My host's load-balancer doesn't apply fire-wall for CF's IP range. Is this a problem?

My host’s current load-balancer does not apply a fire-wall, it’s open via 443. So if users hit the domain at its IP it’s seen, but unsecure as the SSL doesn’t match.

I wonder if this is a problem, outisde of IP discovery?

(I am talking to host to allow CF’s IPs only, and sort me right.)

I know this could be DDOS’d and hard with a fixed IP and being discovered but beyond that any security issues with this available? So if I got to an IP like https://10.20.20.20/ it won’t affect users on https://securesite.com/ tho its same server?

I think the primary concern here would be that traffic can bypass Cloudflare and go straight to your server. That may or may not be a problem for you.

The fact that your site is accessible through this other address doesn’t affect your end users. They would enjoy the benefits you get from Cloudflare when visiting your main address. Problems like the validity of the certificate when someone comes in through another address doesn’t affect them.

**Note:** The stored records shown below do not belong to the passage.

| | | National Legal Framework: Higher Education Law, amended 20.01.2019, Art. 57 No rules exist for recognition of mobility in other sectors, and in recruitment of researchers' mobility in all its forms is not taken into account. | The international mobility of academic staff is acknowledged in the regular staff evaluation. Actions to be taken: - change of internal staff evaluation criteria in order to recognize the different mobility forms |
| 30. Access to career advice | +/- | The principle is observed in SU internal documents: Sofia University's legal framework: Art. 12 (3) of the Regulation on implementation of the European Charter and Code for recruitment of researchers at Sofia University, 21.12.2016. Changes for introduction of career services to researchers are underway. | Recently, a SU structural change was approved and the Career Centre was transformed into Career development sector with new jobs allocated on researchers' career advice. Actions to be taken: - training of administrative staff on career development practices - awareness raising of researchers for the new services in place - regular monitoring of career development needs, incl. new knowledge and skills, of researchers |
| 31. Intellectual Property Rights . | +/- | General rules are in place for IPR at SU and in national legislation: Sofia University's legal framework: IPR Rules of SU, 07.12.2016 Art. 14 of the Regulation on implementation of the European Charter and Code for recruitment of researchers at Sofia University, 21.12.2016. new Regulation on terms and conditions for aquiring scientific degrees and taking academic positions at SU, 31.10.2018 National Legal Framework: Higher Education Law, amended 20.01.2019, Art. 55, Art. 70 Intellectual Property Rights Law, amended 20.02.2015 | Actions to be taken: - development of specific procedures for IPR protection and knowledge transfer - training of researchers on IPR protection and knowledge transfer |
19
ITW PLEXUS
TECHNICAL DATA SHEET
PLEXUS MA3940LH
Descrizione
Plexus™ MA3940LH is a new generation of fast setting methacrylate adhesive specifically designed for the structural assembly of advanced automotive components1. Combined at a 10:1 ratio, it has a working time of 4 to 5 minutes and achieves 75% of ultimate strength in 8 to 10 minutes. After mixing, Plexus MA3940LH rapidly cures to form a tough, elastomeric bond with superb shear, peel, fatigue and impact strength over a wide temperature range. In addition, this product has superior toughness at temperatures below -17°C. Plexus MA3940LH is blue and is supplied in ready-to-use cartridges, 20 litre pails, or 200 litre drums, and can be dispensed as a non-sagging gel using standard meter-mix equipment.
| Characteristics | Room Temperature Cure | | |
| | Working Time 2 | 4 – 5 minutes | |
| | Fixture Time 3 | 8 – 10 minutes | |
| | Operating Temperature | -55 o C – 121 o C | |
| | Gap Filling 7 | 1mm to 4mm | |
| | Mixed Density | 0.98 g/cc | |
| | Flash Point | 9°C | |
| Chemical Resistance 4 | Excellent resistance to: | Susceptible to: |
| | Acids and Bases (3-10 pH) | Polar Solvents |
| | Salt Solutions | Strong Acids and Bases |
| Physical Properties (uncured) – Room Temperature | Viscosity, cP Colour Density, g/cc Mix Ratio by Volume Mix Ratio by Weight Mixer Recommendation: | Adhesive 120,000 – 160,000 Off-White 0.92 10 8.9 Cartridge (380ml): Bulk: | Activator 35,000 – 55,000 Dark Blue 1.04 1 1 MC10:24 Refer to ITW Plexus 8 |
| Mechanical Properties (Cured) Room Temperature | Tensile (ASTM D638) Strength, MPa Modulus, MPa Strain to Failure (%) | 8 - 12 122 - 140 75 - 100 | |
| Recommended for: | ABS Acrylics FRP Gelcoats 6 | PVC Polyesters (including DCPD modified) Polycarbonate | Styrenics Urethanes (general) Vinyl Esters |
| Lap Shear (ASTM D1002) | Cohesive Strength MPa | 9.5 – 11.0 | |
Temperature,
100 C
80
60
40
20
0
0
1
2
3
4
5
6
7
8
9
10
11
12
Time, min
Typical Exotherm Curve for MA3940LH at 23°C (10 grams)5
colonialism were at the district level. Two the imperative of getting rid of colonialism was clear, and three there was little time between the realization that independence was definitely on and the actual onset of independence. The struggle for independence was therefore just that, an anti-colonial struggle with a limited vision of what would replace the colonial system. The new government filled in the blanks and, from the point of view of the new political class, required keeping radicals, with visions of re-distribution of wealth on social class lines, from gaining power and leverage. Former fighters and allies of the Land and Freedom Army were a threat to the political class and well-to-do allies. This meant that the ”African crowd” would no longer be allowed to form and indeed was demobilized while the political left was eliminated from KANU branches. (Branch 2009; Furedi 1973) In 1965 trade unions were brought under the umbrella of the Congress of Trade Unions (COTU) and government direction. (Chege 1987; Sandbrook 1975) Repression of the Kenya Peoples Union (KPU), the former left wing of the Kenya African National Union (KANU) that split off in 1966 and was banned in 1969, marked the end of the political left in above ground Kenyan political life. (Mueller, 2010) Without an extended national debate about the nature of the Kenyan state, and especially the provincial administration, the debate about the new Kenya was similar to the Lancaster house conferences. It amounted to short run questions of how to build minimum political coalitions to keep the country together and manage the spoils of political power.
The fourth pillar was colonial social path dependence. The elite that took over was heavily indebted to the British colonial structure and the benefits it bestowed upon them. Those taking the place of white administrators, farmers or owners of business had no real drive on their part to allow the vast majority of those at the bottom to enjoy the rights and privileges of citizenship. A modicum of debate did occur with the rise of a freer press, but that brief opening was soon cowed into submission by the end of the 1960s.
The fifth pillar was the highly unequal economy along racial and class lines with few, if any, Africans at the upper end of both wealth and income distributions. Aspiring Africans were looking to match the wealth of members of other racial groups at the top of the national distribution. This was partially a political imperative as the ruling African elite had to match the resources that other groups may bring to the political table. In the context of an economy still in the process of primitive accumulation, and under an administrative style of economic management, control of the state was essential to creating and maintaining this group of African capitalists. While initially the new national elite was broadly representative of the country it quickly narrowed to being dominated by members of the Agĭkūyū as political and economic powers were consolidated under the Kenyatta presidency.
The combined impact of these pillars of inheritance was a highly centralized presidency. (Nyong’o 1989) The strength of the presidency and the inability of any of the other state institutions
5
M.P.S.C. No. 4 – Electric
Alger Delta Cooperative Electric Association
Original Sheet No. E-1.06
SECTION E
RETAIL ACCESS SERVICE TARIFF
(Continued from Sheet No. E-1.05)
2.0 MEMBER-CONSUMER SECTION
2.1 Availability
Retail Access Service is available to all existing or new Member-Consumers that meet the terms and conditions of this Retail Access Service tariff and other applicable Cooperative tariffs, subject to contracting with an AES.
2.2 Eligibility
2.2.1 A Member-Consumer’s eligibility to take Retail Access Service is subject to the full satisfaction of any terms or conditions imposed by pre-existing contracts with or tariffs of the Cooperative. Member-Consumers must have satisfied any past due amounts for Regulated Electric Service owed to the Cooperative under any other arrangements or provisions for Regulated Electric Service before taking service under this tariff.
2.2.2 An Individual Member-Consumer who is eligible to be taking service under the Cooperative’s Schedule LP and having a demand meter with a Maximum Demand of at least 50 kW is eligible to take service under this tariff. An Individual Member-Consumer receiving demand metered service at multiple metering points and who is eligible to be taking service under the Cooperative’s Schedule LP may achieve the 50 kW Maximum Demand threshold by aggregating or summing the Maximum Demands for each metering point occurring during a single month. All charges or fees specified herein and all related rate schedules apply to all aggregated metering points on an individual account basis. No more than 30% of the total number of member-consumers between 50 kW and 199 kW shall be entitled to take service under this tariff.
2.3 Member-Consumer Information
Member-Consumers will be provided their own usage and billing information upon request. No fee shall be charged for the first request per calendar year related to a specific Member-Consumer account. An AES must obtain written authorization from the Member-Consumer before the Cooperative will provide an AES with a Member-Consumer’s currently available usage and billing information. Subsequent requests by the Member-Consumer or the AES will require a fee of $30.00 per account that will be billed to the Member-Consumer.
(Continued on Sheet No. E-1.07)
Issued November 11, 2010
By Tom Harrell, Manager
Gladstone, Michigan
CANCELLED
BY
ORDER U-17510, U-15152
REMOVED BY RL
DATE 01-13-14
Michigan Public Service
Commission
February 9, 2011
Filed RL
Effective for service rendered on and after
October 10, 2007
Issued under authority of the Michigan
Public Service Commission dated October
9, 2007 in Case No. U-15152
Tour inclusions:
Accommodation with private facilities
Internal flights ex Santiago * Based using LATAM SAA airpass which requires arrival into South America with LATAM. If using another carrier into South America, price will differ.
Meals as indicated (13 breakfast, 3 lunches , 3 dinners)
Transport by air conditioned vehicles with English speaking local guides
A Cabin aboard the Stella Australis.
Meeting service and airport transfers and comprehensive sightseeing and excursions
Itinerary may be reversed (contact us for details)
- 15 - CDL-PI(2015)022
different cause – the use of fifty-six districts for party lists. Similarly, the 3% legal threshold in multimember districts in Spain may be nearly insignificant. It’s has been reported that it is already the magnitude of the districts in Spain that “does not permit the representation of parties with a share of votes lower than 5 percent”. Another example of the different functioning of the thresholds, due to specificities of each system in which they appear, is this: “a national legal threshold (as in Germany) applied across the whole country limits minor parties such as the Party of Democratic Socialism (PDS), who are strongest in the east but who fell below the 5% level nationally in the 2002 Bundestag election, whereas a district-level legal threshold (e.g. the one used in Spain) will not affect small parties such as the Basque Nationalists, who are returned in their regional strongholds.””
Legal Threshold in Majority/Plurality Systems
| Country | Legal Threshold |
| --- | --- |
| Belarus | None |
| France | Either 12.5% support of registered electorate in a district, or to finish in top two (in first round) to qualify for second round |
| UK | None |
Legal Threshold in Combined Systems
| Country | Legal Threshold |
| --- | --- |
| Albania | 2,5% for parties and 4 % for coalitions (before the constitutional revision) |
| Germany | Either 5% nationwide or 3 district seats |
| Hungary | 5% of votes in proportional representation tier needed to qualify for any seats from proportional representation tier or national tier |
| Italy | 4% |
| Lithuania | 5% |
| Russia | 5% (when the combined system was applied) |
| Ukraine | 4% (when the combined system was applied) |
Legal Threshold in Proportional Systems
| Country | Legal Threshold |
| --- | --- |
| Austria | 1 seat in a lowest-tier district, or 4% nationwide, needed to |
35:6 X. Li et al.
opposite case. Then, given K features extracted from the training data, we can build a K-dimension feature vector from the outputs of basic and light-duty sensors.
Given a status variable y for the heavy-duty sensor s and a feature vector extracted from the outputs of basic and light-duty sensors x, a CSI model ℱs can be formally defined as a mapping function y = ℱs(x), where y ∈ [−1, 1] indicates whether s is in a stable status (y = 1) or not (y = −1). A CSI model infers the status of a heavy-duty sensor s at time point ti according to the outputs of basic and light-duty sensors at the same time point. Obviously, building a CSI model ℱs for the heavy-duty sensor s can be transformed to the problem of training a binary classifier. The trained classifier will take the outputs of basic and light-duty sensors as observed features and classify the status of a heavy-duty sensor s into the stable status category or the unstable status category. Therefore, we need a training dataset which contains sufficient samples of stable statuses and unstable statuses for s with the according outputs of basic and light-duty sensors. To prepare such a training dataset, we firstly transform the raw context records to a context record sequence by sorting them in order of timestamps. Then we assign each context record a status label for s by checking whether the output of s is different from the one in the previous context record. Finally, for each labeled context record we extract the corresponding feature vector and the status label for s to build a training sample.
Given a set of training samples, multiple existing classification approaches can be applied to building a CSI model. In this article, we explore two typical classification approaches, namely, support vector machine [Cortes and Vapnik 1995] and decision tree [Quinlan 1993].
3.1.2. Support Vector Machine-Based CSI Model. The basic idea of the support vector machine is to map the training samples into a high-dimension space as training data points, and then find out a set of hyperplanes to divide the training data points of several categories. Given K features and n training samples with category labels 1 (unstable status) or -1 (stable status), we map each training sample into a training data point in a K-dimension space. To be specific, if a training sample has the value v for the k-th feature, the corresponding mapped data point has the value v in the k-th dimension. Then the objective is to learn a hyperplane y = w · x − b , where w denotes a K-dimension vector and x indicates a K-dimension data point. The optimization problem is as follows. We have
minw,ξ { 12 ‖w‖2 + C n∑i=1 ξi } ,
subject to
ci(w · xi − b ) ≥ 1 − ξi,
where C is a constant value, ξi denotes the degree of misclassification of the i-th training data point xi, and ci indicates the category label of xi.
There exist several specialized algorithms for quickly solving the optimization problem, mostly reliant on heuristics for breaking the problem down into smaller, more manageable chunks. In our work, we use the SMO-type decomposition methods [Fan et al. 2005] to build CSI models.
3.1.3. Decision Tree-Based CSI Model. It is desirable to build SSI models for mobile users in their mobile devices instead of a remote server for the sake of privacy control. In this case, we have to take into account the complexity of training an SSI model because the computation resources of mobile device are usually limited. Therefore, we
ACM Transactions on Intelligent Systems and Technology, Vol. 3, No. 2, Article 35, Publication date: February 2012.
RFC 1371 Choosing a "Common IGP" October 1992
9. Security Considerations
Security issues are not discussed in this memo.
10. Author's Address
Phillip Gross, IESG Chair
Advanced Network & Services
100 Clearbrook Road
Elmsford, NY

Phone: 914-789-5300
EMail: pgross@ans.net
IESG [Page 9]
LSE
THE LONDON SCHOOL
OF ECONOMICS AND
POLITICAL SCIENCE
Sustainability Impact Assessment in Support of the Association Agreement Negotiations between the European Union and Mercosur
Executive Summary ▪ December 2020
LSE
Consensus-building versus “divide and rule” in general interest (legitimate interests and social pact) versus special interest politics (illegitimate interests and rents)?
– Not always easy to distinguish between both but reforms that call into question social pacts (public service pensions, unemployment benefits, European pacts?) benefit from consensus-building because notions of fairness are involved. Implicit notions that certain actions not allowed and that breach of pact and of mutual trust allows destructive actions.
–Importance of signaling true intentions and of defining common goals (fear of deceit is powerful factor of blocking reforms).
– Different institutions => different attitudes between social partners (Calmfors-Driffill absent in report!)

The only theoretical problem (I’m trying hard here) I can see is if this other way in would be indexed by say Google. Then you have an actual end user impact (that can be solved with an HTTP redirect to your main address when your server sees an unexpected hostname).

That was actually along the lines of what I was thinking “worse-case”; potential fear of users all going in unsecure but only if the IP is used (and shouldn’t be).

I guess my host was anticipating to handle attacks and didn’t include a firewall with their managed load-balancers. For now just means I don’t run CF at its fullest abilities.

If there’s no other fear we’re good. Appreciate that from another mind! :slight_smile:

This topic was automatically closed 3 days after the last reply. New replies are no longer allowed.